● What is required
The entries that follow must be written out exactly, without any of the pictures they contain.
(Extracted records Opens)
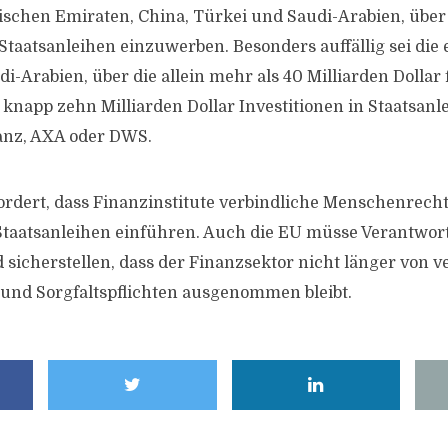
ischen Emiraten, China, Türkei und Saudi-Arabien, über
Staatsanleihen einzuwerben. Besonders auffällig sei di
-Arabien, über die allein mehr als 40 Milliarden Dollar 
napp zehn Milliarden Dollar Investitionen in Staatsanl
ianz, AXA oder DWS.
ordert, dass Finanzinstitute verbindliche Menschenrech
 Staatsanleihen einführen. Auch die EU müsse Verantwo
icherstellen, dass der Finanzsektor nicht länger von v
 und Sorgfaltspflichten ausgenommen bleibt.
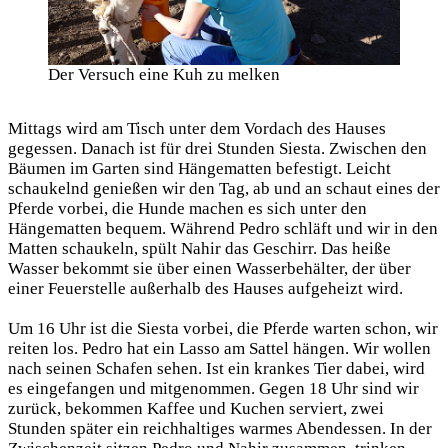
Der Versuch eine Kuh zu melken
Mittags wird am Tisch unter dem Vordach des Hauses
gegessen. Danach ist für drei Stunden Siesta. Zwischen den
Bäumen im Garten sind Hängematten befestigt. Leicht
schaukelnd genießen wir den Tag, ab und an schaut eines der
Pferde vorbei, die Hunde machen es sich unter den
Hängematten bequem. Während Pedro schläft und wir in den
Matten schaukeln, spült Nahir das Geschirr. Das heiße
Wasser bekommt sie über einen Wasserbehälter, der über
einer Feuerstelle außerhalb des Hauses aufgeheizt wird.
Um 16 Uhr ist die Siesta vorbei, die Pferde warten schon, wir
reiten los. Pedro hat ein Lasso am Sattel hängen. Wir wollen
nach seinen Schafen sehen. Ist ein krankes Tier dabei, wird
es eingefangen und mitgenommen. Gegen 18 Uhr sind wir
zurück, bekommen Kaffee und Kuchen serviert, zwei
Stunden später ein reichhaltiges warmes Abendessen. In der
(Extracted records Closes)
● Exercise solution
ischen Emiraten, China, Türkei und Saudi-Arabien, über
Staatsanleihen einzuwerben. Besonders auffällig sei di
-Arabien, über die allein mehr als 40 Milliarden Dollar 
napp zehn Milliarden Dollar Investitionen in Staatsanl
ianz, AXA oder DWS.
ordert, dass Finanzinstitute verbindliche Menschenrech
 Staatsanleihen einführen. Auch die EU müsse Verantwo
icherstellen, dass der Finanzsektor nicht länger von v
 und Sorgfaltspflichten ausgenommen bleibt.
Der Versuch eine Kuh zu melken
Mittags wird am Tisch unter dem Vordach des Hauses
gegessen. Danach ist für drei Stunden Siesta. Zwischen den
Bäumen im Garten sind Hängematten befestigt. Leicht
schaukelnd genießen wir den Tag, ab und an schaut eines der
Pferde vorbei, die Hunde machen es sich unter den
Hängematten bequem. Während Pedro schläft und wir in den
Matten schaukeln, spült Nahir das Geschirr. Das heiße
Wasser bekommt sie über einen Wasserbehälter, der über
einer Feuerstelle außerhalb des Hauses aufgeheizt wird.
Um 16 Uhr ist die Siesta vorbei, die Pferde warten schon, wir
reiten los. Pedro hat ein Lasso am Sattel hängen. Wir wollen
nach seinen Schafen sehen. Ist ein krankes Tier dabei, wird
es eingefangen und mitgenommen. Gegen 18 Uhr sind wir
zurück, bekommen Kaffee und Kuchen serviert, zwei
Stunden später ein reichhaltiges warmes Abendessen. In der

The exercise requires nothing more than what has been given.